Ähnliche Erfahrungen gibt es aber auch aus ganz anderen Bereichen, wie zum Beispiel Erziehung oder Politik: "Alles, bei dem das persönliche moralische Wertgefüge angetastet wird", sagt Annika von Taube, leitende Community-Redakteurin bei "Zeit Online". Wird so ein Artikel freigeschaltet, wird das Community-Team rechtzeitig informiert: "Wir bekommen dann einen Wink vom Chef vom Dienst und achten darauf, dass wir das Thema vom ersten Kommentar an begleiten", erklärt von Taube.

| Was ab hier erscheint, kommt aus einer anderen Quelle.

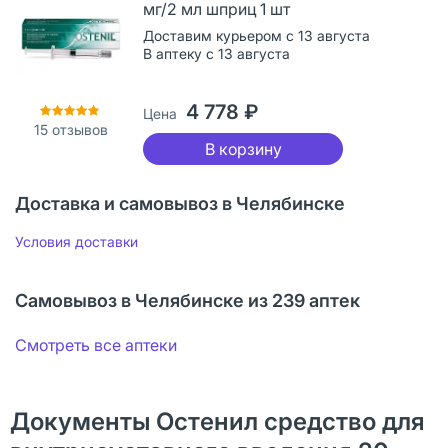
мг/2 мл шприц 1 шт
Доставим курьером с 13 августа
В аптеку с 13 августа
4 778 ₽
Цена
15
отзывов
В корзину
Доставка и самовывоз в Челябинске
Условия доставки
Самовывоз в Челябинске из 239 аптек
Смотреть все аптеки
Документы Остенил средство для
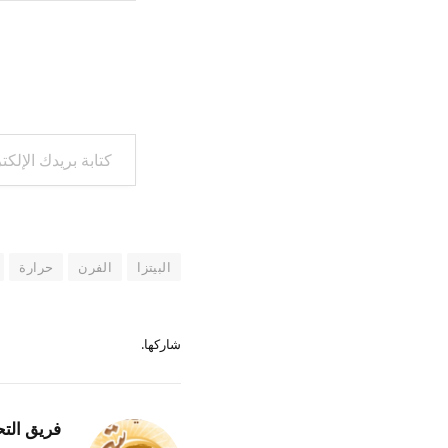
كتابة بريدك الإلكتروني...
البيتزا
الفرن
حرارة
شاركها.
فريق التح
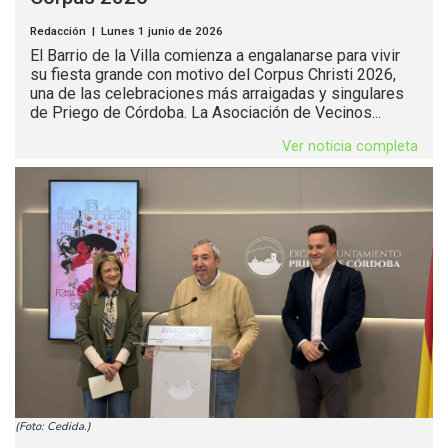
Redacción | Lunes 1 junio de 2026
El Barrio de la Villa comienza a engalanarse para vivir
su fiesta grande con motivo del Corpus Christi 2026,
una de las celebraciones más arraigadas y singulares
de Priego de Córdoba. La Asociación de Vecinos...
Ver noticia completa
(Foto: Cedida.)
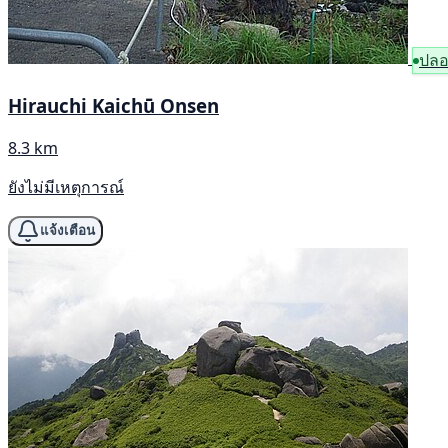
ปลอ
Hirauchi Kaichū Onsen
8.3 km
ยังไม่มีเหตุการณ์
แจ้งเตือน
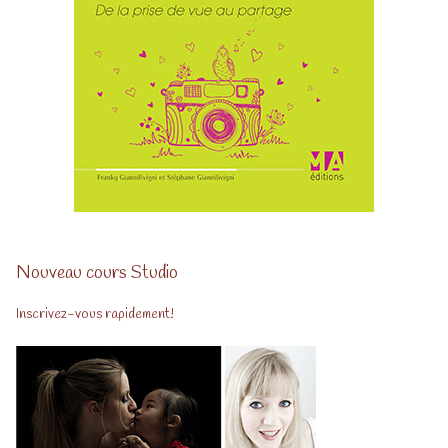
Nouveau cours Studio
Inscrivez-vous rapidement!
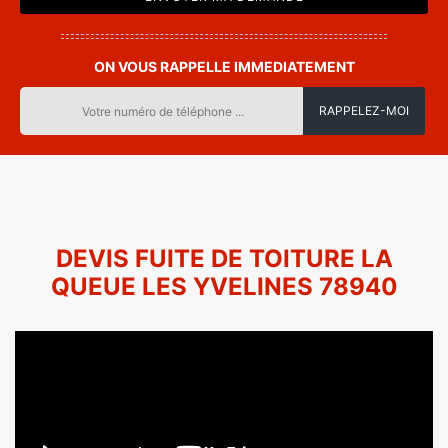
ON VOUS RAPPELLE IMMEDIATEMENT
DEVIS FUITE DE TOITURE LA
QUEUE LES YVELINES 78940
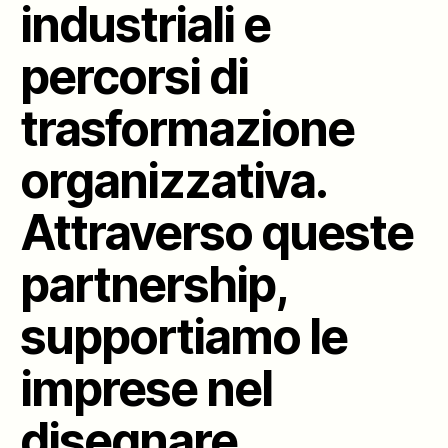
industriali e
percorsi di
trasformazione
organizzativa.
Attraverso queste
partnership,
supportiamo le
imprese nel
disegnare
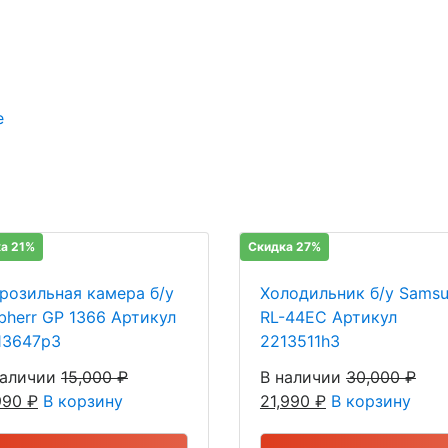
е
а 21%
Скидка 27%
розильная камера б/у
Холодильник б/у Sams
ebherr GP 1366 Артикул
RL-44EC Артикул
13647р3
2213511h3
наличии
15,000
₽
В наличии
30,000
₽
,990
₽
В корзину
21,990
₽
В корзину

Der erste Kommentar ist erfahrungsgemäß tonsetzend: "Wenn sofort losgeschimpft wird, besteht die Gefahr, dass die Debatte so weiter geht." Um das zu verhindern, warnt der verantwortliche Community-Redakteur entweder mit einer Anmerkung, wie "weitere Aussagen dieser Art werden wir entfernen" oder entfernt den Kommentar, wenn dieser gegen die Netiquette verstößt. "Solche Verstöße gibt es aber irre selten", sagt von Taube. "Wenn es in einer Debatte zu circa 10 Prozent Kommentarverstößen kommt, ist die Debatte schiefgelaufen."

Es gibt aber auch viele gelungene Beispiele, sagt die Community-Redakteurin: "Perfekt ist, wenn Pingpong gespielt wird, also der eine auf den anderen eingeht. Wenn die Fronten aufweichen und die Leser ihr Meinungsbild ändern. Dann hat man das Gefühl, alle haben etwas mitgenommen und ein Argument mehr in der Tasche."

Deswegen würde von Taube gerne noch mehr Leute dazu bringen, sich am Kommentieren zu beteiligen: "Es ist schade, wenn die Leute wie Zaungäste am Rand stehen und sagen, sie wollen sich nicht beteiligen, weil sie den Tonfall schlimm finden. Gerade wenn der Ton rau wird, hat man die Verpflichtung, dem etwas entgegenzusetzen."